Advisers to the Food and Drug Administration on Wednesday endorsed COVID-19 vaccines for use in kids ages 6 months to 4 years, meaning the youngest Americans should be eligible for the shots by next week.
The advisory committee blessed the Pfizer shots for ages 6 months to 4 years in a 21-0 vote, and the Moderna shots for ages 6 months to 5 years by the same margin. Advisers said families deserve the chance to protect their children from severe disease as fast-moving variants blanket the country.
“It’s a matter of choice,” said Dr. Wayne Marasco, an adviser and professor of medicine at Harvard Medical School.
The highly anticipated decision, which carries weight with regulators, set the table for the FDA to authorize the shots for emergency use in the coming days. The shots met the agency’s criteria for safety and most side effects were fevers, irritability or fatigue.
Vaccines have been authorized against COVID-19 since December 2020, but it has been a long wait for parents who wanted to pivot to normal routines yet fear their kids will be infected and develop severe disease. Pfizer shots have been available to children ages 5 and up for months, but younger kids remain ineligible.
Other parents might be leery of the shots and figure COVID-19 does not impact young children as severely.
The Centers for Disease Control and Prevention will meet this weekend to discuss who should get the shots, paving the way for a final sign-off on the rollout from CDC Director Rochelle Walensky.
The White House has said it doesn’t want to get ahead of federal agencies but believes shots will reach kids by Tuesday.
The administration will dispatch millions of doses to states upon authorization, though uptake could be slow after the most eager families rush to their pediatricians in the first days.
Only a third of children ages 5 to 11 — the youngest group now eligible — have received the Pfizer shots that are available to this age group.

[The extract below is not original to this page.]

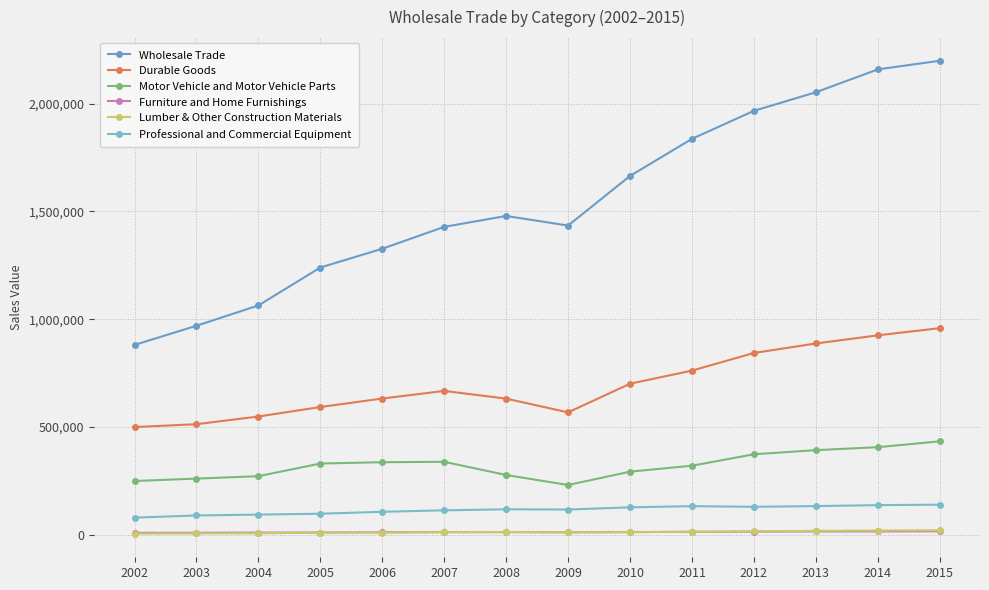

The value of Durable Goods at 2004 is 548332. True or false?

True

The administration said uptake among families tends to rise gradually.
Pfizer proposed a three-dose regimen for children ages 6 months to 4 years that uses one-tenth of the adult dose. It released data in May that showed a preliminary efficacy of 80% after the third dose, though it was based on a small sample of symptomatic cases in the trial. A final analysis is pending.

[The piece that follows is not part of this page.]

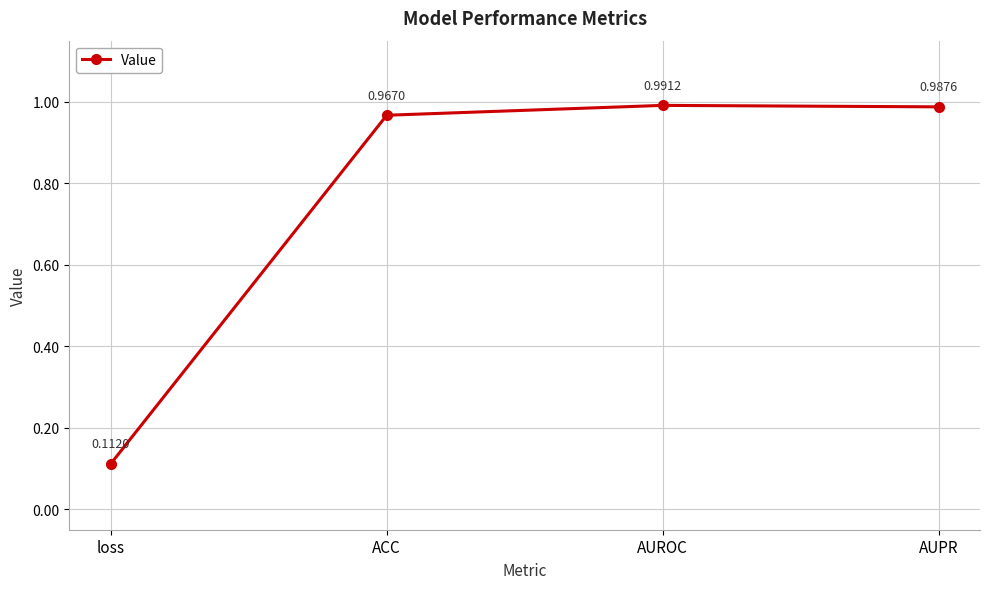

List the labels in order of value, smallest first.

loss, ACC, AUPR, AUROC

Moderna has proposed a two-dose regimen for children ages 6 months to 5 years that uses one-fourth of the adult dose. It released data in late April that said the shots were 37% to 51% effective against symptomatic infection — a low level that is still on par with what adults would expect against the omicron variant after two doses.
It is studying the impact of a third dose in children, though the mismatch in data and dosing could confuse parents trying to choose a vaccine.
Paul Offit, an adviser and a pediatrics professor at the University of Pennsylvania, said two doses from the Pfizer shots didn’t do much, so parents should realize their kids might not be sufficiently protected until months later. The third dose is administered at least eight weeks after the second dose.
The Moderna vaccine may provide more immediate protection since it uses a bigger dose.
During a public session, commenters on Wednesday urged FDA advisers to endorse both vaccines, saying they are tired of balancing work and other life stressors with the worry their child could get sick from COVID-19.
“Our governments have abandoned the youngest children,” commenter Nicholas Giglia said. “Real families have been impacted by every twist and turn in this process.”
Rep. Louie Gohmert, Texas Republican, told the committee he is worried about cardiac side effects and said vaccination of the youngest could potentially turn into a “dystopian experiment with unknown consequences.”
Some parents aren’t convinced they need to get their kids vaccinated.
A Kaiser Family Foundation poll in April found that only 18% of parents with children under 5 planned to get their kids vaccinated right away, while 38% were in a “wait and see” mode.
Another 11% said they would get their children vaccinated if required, and 27% said they would definitely not seek out the pediatric shots.
Reluctance to vaccinating the youngest children is likely fueled by the fact that COVID-19 hospitalizations and deaths in children are rare in the context of the broader pandemic — although they do occur.
The federal government has documented 30,000 hospitalizations and 500 deaths, according to Surgeon General Vivek Murthy.
One day earlier, the advisory committee endorsed Moderna’s vaccine for use in kids ages 6 and 17, a development that would give this age group a second option besides Pfizer’s vaccine.